SOURCE EXTRACT
Bug 240658

Summary: iflib: if_igb(4) and some if_em(4) devices don't recognize/report carrier loss.
Product: Base System Reporter: Harald Schmalzbauer <bugzilla.freebsd>
Component: kernAssignee: freebsd-net (Nobody) <net>
Status: Closed DUPLICATE    
Severity: Affects Many People CC: chris, emaste, krzysztof.galazka, net, webmaster
Priority: --- Keywords: needs-qa
Version: 12.0-STABLE   
Hardware: Any   
OS: Any   
URL: https://lists.freebsd.org/pipermail/freebsd-net/2018-May/050497.html
See Also: https://bugs.freebsd.org/bugzilla/show_bug.cgi?id=239240
https://bugs.freebsd.org/bugzilla/show_bug.cgi?id=236724
https://bugs.freebsd.org/bugzilla/show_bug.cgi?id=240818

Description Harald Schmalzbauer 2019-09-18 06:20:09 UTC
Hello,

reported back in May 2018 with a Clarkville MAC:
https://lists.freebsd.org/pipermail/freebsd-net/2018-May/050497.html

Currently I see this again in 12.1-pro with Powerville (i211), while other if_igb(4) NICs are not affected (i350).

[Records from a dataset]
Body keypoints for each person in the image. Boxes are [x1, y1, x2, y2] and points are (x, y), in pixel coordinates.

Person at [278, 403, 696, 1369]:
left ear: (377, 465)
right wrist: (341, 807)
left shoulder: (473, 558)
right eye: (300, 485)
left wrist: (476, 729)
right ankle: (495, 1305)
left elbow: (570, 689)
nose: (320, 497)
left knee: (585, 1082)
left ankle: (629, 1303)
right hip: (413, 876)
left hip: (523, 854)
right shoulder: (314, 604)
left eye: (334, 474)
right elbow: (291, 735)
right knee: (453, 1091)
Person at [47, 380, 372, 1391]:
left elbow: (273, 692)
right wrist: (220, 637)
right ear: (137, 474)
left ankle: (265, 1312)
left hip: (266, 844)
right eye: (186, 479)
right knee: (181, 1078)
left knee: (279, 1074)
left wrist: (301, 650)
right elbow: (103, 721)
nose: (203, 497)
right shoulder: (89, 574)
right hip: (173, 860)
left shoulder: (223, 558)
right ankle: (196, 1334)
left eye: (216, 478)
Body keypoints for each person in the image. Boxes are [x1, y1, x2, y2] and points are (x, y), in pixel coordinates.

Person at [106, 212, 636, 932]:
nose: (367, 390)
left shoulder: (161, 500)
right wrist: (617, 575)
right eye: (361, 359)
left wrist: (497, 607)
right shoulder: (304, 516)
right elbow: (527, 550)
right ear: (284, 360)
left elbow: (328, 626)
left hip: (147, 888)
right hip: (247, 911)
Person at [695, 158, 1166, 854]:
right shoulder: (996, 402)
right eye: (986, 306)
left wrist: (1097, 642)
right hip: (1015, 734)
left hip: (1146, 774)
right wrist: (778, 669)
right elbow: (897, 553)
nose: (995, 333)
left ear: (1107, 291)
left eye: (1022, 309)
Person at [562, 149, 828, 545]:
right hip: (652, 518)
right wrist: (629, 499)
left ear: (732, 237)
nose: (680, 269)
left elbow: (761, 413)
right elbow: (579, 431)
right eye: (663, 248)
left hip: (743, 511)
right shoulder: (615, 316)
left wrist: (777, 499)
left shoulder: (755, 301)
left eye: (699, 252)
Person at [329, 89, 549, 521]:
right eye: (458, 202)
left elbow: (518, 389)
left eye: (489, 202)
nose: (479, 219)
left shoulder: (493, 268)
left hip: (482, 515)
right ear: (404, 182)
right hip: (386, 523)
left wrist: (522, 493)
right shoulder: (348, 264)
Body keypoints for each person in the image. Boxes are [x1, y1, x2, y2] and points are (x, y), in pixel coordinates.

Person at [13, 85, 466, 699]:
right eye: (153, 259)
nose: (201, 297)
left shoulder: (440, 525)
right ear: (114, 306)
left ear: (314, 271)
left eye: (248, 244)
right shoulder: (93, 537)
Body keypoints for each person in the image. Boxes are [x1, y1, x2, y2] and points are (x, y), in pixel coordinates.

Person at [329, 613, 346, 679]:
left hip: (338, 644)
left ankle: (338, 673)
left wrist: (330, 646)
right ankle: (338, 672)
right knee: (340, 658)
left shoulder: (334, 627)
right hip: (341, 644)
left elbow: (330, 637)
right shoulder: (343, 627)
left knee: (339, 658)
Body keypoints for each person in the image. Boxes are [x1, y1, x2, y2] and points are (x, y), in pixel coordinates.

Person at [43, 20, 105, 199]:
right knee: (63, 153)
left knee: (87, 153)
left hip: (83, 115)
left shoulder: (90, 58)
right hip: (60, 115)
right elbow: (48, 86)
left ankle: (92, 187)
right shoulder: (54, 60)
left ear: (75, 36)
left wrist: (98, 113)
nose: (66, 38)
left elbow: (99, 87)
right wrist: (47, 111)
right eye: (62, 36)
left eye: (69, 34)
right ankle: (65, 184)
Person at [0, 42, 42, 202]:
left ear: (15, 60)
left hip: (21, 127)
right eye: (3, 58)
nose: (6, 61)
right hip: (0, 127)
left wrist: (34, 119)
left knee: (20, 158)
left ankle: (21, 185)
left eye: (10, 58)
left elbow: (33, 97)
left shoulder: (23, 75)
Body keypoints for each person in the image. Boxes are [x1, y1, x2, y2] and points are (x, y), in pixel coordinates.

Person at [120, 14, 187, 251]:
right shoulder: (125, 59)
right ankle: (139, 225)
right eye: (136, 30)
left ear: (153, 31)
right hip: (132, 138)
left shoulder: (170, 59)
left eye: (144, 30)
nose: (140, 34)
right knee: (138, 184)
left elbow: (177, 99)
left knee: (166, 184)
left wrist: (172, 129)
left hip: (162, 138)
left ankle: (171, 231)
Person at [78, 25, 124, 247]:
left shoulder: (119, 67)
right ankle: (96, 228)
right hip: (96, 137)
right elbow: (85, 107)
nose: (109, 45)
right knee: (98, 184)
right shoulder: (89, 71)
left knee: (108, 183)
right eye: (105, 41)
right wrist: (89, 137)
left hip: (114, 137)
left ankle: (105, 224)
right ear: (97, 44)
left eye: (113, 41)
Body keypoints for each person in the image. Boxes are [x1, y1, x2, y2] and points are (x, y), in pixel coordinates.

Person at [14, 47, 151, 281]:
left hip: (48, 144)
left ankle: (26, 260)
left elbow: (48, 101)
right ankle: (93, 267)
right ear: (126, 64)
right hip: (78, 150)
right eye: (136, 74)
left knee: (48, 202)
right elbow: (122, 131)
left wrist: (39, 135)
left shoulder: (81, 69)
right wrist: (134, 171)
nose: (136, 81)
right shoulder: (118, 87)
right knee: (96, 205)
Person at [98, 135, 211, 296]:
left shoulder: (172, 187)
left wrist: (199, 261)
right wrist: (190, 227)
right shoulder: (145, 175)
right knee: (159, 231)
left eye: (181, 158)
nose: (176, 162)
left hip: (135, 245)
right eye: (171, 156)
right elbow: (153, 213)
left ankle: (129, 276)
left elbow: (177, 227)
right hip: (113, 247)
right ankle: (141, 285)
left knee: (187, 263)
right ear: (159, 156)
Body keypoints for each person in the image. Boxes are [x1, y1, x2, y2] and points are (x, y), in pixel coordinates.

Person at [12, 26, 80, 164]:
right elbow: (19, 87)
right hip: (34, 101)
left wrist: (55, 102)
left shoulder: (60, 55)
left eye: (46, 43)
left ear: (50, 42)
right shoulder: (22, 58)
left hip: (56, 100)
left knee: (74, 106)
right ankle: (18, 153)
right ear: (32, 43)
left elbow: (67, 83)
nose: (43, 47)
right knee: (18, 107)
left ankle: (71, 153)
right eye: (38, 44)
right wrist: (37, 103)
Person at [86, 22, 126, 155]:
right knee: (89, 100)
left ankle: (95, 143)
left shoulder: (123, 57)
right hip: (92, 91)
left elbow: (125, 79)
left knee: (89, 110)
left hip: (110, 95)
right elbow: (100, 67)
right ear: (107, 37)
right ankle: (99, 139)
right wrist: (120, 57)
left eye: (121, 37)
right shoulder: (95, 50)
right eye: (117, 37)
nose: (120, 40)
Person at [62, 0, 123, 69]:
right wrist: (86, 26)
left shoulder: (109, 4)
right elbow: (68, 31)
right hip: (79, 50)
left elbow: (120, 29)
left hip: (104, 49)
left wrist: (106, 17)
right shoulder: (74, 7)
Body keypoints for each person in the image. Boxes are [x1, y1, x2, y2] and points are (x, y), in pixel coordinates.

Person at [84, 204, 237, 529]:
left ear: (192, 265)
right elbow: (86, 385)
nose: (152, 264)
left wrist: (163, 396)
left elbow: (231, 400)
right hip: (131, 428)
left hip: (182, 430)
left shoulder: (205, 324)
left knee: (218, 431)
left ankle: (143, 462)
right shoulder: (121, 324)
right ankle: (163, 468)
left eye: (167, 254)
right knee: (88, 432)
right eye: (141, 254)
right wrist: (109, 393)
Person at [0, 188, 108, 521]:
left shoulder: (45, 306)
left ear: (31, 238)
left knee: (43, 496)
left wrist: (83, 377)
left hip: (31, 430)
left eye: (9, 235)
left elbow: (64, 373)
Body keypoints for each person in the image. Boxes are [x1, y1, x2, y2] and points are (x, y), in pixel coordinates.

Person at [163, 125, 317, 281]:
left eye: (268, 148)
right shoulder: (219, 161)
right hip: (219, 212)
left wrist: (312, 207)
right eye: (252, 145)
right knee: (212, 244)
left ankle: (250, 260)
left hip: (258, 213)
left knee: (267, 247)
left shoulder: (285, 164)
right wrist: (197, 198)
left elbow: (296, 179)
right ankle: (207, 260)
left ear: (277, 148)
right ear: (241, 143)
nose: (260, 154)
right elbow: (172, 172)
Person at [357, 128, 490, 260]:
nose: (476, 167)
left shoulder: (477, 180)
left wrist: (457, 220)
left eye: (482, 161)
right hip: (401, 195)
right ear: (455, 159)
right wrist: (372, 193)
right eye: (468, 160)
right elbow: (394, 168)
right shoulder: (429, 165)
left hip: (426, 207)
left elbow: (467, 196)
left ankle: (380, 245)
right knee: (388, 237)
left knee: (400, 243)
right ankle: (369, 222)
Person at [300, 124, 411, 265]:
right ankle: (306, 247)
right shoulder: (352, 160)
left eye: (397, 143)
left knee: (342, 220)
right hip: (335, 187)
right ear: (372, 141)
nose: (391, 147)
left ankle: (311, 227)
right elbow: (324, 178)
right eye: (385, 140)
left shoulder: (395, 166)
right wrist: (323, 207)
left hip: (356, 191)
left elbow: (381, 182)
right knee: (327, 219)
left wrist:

TASKS FOR THIS EXERCISE
1. Answer these questions using the bug report above.
(a) What status does the bug report list?
(b) Which version is given in the Version field?
(c) According to the description, which if_igb(4) NICs are not affected?
2. Carry on writing the FreeBSD bug report about carrier loss, starting right after its final sentence.

ANSWER SECTION
1.
(a) Closed DUPLICATE
(b) 12.0-STABLE
(c) The i350

2.
I don't have a i217 handy to verify if this bug reoccured, or if my "not reproducable anymore" was simply wrong.

Can anybody remember when/who worked on that issue?

This is a major issue, since if_lagg(4) clones depend on the link state information and pulling a cable leads to interrupted communication – the opposite of what if_lagg(4) should provide! i211 is a widely used on-board server nic, so most likely many were affected by this issue if shipped with 12.1.

Thanks,

-Harry
Comment 1 Harald Schmalzbauer 2019-09-18 07:25:18 UTC
Sorry, need to correct myself, much more if_em(4) _and_ if_igb(4) NICs are affected!

Took all Intel NICs I have available to verify (in an S1200v3RP server):

82574L (Hartwell) - if_em(4) attaches
And the followig if_igb(4) NICs:
82576 (Kawela)
i210 (Springville)
i350 (StonyLake)

According to ifconfig(8), all NICs above report active link state, with the initial media speed, no matter if a cable is attached at all, or the link speed changed (100->1000 but ifconfig still shows 100Base-TX).

So currently, with 12.1-PRERELEASE r352354, I can see the issue with all Intel NICs I have available for testing, with one exception:
On a different machine with on-board i217-V (Clarkville, the one I reported in my initial post), the link state swiftly and correctly changes.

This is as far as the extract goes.